### TASK STATEMENT
Reproduce the entire listing exactly as written, apart from its pictures.

### GIVEN MATERIAL

####

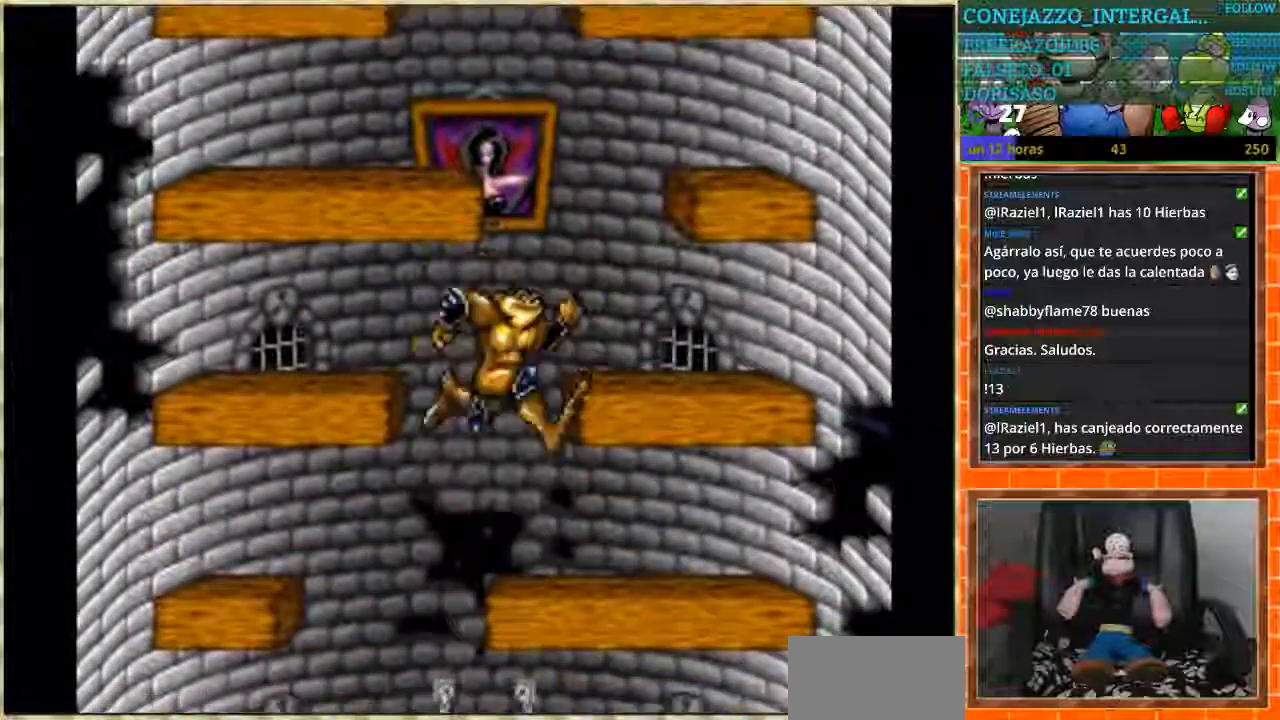
{"buttons": ["DPAD_RIGHT"], "events": [[67, "DPAD_RIGHT", "up"], [134, "DPAD_LEFT", "down"], [367, "DPAD_LEFT", "up"], [434, "DPAD_RIGHT", "down"]]}
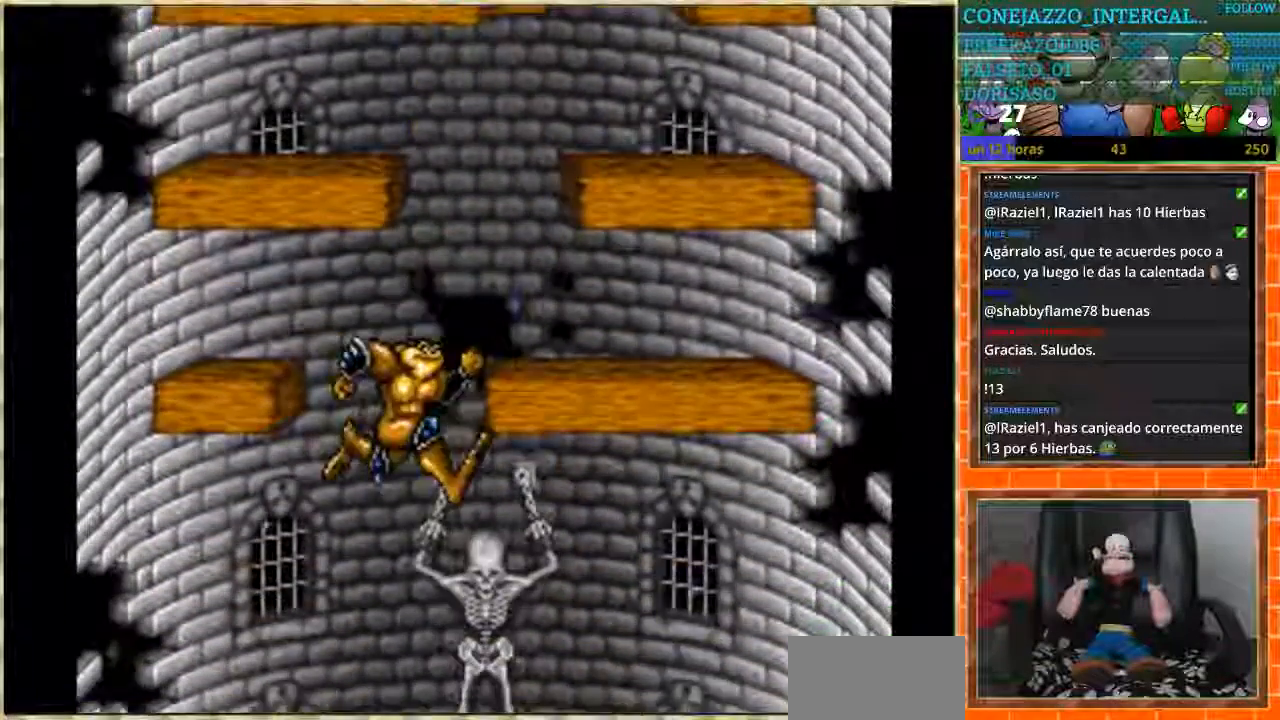
{"buttons": [], "events": [[367, "DPAD_RIGHT", "up"]]}
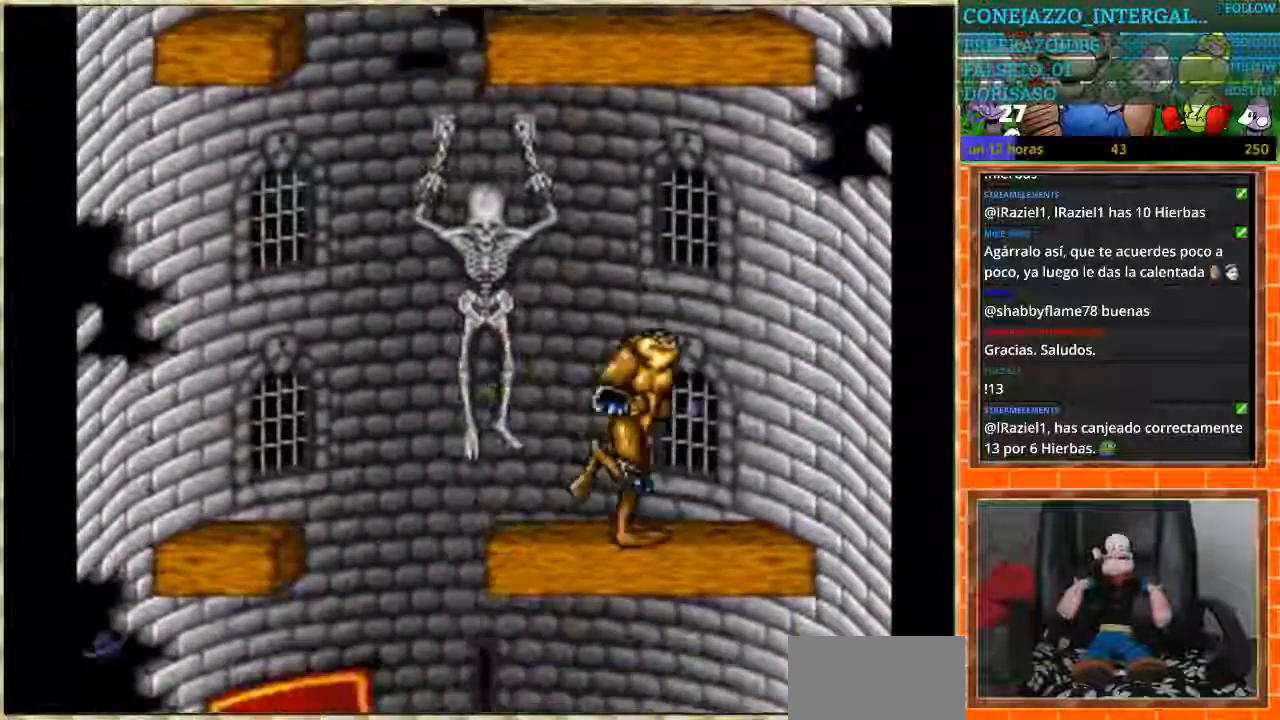
{"buttons": ["DPAD_LEFT"], "events": [[134, "DPAD_LEFT", "down"]]}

####

### SOLUTION TO THE EXERCISE
{"buttons": ["DPAD_RIGHT"], "events": [[67, "DPAD_RIGHT", "up"], [134, "DPAD_LEFT", "down"], [367, "DPAD_LEFT", "up"], [434, "DPAD_RIGHT", "down"]]}
{"buttons": [], "events": [[367, "DPAD_RIGHT", "up"]]}
{"buttons": ["DPAD_LEFT"], "events": [[134, "DPAD_LEFT", "down"]]}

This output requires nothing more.